▸ Explore the material
A) In the Afghanistan article, in which barracks did the Bonfire Night evening take place?
B) Update the Afghanistan article from the words "But that grey" through the words "arrived in 2006?", changing "November" to "December".
C) Carry the Afghanistan article forward from its last sentence.

▸ Provided text
▬▬▬▬▬▬▬▬▬▬
It was Bonfire Night last year in the Officers’ Mess of 2 Rifle and I was jokily explaining how fighting is such a national sport among Afghans that they fight with birds, kites and even boiled eggs, when I suddenly realised my heart had gone out of it. As one of the few journalists to have been reporting from Afghanistan since the days of the Soviet occupation, I had often been asked to visit regiments before they deploy and had always enjoyed talking to young soldiers about a land I love and hearing their expectations.
But that grey November evening in Abercorn barracks in the Northern Irish town of Ballykinler was different. I had been in Helmand the previous month and was shocked at the lack of progress. How could I give a positive presentation of what the troops might achieve when the security situation was so much worse than before British troops arrived in 2006?
In one-camel opium towns like Sangin, Musa Qala and Nawzad, which no one back home had even heard of three years ago, our soldiers were repeatedly fighting over the same dusty scraps of land that previous troops had been killed trying to secure. The top Foreign Office mandarin inside the wire and thick walls of the British headquarters in Lashkar Gah tried to convince me progress was being made because the bazaar was open and we could drive through (albeit at high speed in a heavily armoured convoy). Yet I had stayed in the town for a week before the British deployment when the bazaar was flourishing and people walked around freely.
▬▬▬▬▬▬▬▬▬▬
▸ Dataset excerpts
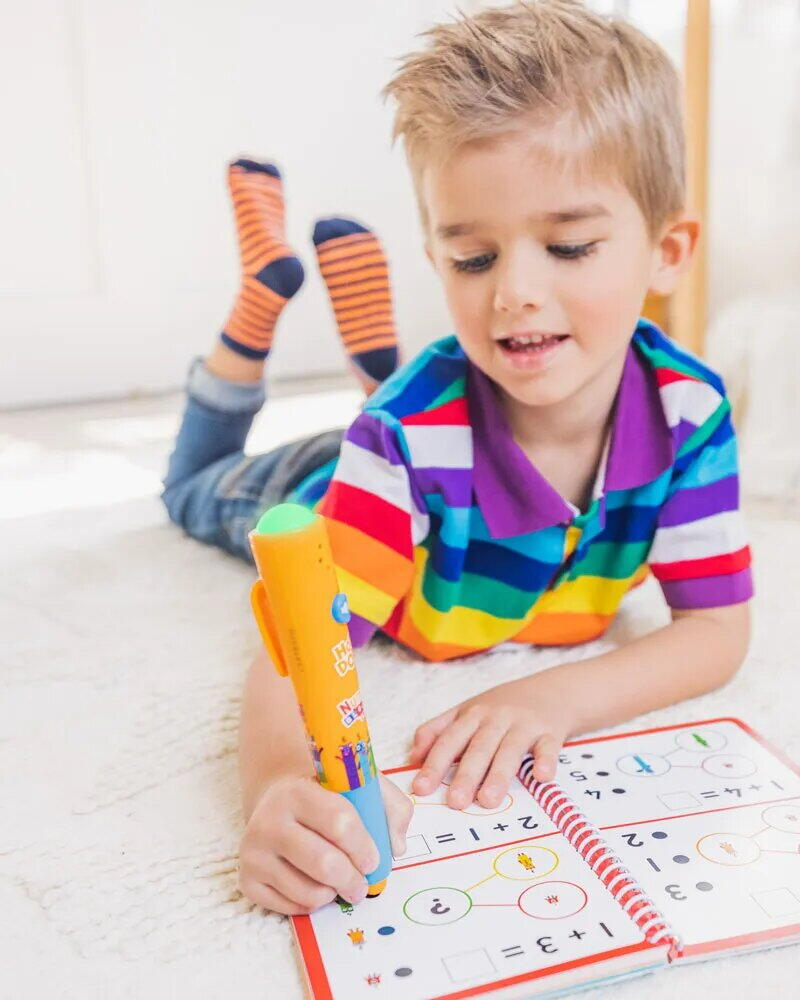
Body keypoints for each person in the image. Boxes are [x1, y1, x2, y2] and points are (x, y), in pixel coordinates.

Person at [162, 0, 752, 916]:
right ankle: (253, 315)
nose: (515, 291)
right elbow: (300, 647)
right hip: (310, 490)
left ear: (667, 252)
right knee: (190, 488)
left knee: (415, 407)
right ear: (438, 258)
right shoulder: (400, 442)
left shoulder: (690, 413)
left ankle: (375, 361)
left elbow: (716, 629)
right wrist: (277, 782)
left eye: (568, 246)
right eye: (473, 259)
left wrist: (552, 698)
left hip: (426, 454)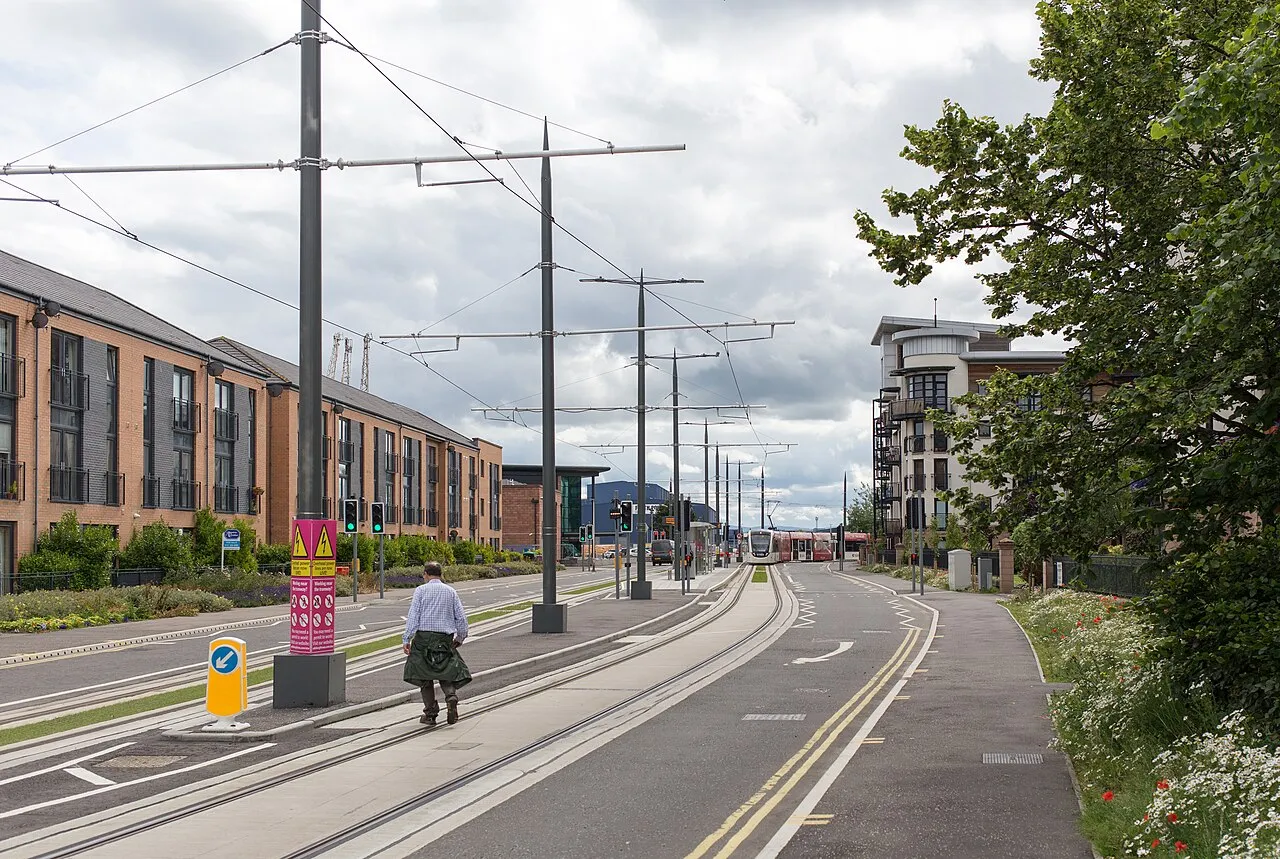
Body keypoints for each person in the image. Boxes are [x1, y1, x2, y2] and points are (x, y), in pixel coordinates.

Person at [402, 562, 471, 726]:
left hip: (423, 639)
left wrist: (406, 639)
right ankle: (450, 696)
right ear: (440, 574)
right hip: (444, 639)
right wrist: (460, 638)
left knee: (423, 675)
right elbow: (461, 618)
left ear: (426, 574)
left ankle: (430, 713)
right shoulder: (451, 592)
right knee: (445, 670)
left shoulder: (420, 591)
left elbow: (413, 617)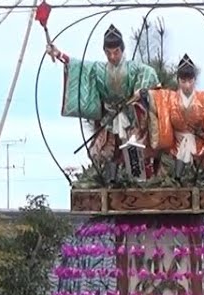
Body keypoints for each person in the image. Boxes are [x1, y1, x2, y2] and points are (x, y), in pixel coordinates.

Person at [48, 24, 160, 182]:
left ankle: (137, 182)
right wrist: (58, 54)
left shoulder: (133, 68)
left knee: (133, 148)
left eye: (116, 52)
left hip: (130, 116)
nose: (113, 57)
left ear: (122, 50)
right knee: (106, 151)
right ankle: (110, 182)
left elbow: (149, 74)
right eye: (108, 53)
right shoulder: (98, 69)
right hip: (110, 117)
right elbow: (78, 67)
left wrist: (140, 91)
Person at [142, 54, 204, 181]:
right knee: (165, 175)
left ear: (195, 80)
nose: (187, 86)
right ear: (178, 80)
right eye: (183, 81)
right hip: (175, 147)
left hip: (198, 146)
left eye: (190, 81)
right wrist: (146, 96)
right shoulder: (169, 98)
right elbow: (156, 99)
▬▬▬▬▬▬▬▬▬▬
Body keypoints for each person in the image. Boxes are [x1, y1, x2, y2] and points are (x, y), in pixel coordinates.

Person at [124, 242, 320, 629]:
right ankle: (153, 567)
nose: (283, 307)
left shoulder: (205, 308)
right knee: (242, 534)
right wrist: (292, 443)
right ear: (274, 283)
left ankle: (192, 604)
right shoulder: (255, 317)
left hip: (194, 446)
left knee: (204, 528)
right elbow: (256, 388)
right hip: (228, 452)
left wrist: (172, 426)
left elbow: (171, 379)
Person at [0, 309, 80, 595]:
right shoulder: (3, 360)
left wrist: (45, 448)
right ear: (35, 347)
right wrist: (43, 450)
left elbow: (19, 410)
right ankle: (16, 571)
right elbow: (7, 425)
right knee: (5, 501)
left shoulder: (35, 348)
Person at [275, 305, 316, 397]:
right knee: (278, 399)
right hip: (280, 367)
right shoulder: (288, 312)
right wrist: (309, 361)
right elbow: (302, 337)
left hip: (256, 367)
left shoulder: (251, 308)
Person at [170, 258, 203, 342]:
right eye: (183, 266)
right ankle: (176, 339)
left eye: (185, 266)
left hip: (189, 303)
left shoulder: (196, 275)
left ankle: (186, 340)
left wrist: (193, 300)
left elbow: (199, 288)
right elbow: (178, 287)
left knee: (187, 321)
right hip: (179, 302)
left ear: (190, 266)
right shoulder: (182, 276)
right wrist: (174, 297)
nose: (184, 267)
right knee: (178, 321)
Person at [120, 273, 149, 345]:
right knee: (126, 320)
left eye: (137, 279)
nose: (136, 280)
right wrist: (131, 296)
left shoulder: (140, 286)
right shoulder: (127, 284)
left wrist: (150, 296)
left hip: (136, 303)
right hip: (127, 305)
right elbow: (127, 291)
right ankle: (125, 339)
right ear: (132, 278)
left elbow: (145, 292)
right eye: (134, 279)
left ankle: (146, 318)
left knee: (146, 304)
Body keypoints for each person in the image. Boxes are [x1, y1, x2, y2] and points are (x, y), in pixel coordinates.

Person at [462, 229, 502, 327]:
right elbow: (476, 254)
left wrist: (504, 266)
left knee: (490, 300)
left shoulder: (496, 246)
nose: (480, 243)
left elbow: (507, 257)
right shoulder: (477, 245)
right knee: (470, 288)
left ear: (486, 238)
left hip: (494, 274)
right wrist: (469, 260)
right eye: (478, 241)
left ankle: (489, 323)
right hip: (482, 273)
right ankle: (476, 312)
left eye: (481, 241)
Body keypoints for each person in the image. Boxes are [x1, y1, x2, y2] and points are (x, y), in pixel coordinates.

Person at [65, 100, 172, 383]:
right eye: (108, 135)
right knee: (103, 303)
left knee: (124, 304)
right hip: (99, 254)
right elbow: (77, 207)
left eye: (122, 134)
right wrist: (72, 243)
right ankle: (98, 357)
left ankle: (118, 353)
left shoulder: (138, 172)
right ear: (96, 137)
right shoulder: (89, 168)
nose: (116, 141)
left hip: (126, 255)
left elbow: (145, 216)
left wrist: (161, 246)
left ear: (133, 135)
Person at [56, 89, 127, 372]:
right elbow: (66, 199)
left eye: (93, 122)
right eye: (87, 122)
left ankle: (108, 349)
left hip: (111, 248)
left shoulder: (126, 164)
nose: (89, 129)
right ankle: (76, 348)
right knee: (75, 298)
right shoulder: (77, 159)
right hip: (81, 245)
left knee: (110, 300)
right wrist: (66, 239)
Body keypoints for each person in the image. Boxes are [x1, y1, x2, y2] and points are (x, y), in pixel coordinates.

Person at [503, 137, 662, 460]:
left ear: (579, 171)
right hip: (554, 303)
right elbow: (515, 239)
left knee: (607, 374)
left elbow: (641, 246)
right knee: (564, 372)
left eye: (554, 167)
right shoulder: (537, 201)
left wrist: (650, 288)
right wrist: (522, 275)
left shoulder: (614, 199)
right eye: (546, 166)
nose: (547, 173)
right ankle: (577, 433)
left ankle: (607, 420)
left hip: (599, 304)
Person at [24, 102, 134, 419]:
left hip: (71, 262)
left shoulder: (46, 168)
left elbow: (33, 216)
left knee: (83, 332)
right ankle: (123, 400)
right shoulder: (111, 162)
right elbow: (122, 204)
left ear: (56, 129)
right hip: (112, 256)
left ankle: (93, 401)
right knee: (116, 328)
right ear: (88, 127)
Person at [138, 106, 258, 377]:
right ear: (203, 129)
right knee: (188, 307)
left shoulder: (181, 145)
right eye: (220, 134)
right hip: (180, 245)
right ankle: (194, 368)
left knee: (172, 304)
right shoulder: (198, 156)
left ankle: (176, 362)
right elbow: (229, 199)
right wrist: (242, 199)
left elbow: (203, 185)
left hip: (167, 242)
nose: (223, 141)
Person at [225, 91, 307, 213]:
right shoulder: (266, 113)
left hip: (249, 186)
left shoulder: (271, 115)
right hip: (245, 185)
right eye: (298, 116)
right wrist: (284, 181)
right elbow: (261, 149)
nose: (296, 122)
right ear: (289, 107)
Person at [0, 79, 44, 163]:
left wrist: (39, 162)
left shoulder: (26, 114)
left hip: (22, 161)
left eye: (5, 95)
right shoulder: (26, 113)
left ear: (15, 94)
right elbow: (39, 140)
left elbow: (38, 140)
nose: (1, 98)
▬▬▬▬▬▬▬▬▬▬
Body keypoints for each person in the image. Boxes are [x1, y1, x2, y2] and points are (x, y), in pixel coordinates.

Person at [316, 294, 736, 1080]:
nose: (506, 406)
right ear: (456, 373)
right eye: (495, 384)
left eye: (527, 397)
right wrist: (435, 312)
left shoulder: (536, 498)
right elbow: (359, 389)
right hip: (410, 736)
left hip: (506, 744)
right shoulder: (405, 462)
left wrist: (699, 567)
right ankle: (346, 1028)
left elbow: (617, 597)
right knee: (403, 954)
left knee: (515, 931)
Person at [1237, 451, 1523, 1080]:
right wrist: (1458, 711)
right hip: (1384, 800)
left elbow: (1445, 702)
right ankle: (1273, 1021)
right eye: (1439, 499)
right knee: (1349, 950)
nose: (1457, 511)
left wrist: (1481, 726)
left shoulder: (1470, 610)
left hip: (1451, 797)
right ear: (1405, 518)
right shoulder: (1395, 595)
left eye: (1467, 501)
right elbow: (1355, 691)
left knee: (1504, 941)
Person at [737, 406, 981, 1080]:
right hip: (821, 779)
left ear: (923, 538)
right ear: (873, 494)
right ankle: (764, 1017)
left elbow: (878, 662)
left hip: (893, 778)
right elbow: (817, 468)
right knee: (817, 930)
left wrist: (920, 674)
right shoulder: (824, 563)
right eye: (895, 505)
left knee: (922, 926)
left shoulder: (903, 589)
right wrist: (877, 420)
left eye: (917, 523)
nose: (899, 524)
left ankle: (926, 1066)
▬▬▬▬▬▬▬▬▬▬
▸ Solved problems
A) Abercorn barracks, in the Northern Irish town of Ballykinler.

B)
But that grey December evening in Abercorn barracks in the Northern Irish town of Ballykinler was different. I had been in Helmand the previous month and was shocked at the lack of progress. How could I give a positive presentation of what the troops might achieve when the security situation was so much worse than before British troops arrived in 2006?

C)
For the many Helmandis who have lost their homes or relatives in the bombing, it is stretching credulity to say that the British presence has brought them a better life. I’ve met families in tents outside Lashkar Gah who lost everything as they fled from village to village to escape fighting. The cost of one Javelin missile to blow up a compound of suspected Taleban is 80 times what the average Afghan makes in a year.
That night in Ballykinler, I looked around the room at the faces of the soldiers so eager to get out to Afghanistan. Some were so young they still had spots. As a mother myself, I couldn’t shake the thought that many would not come back. For all of them their lives would be changed. Over breakfast the next morning I heard one of the wives ask what arrangements had been made for bereavement counselling, and I vowed there and then that I would never again do such talks.
When I heard the news in late July that eight British soldiers had been killed in one day, five from the same regiment, my heart sank. Sure enough the five were from 2 Rifle. Three were just 18 years old.
I emailed the commanding officer and he replied that it had been ‘a grim day’. However, he continued, ‘we are making progress’, ending ‘we are undeterred and back on the ramparts’.
Last week 2 Rifle returned from Helmand. On Bonfire Night in Ballykinler this year, they will have their medals parade. But 13 of them never came home. And 11 more were so badly wounded that they are in Selly Oak rehabilitation centre.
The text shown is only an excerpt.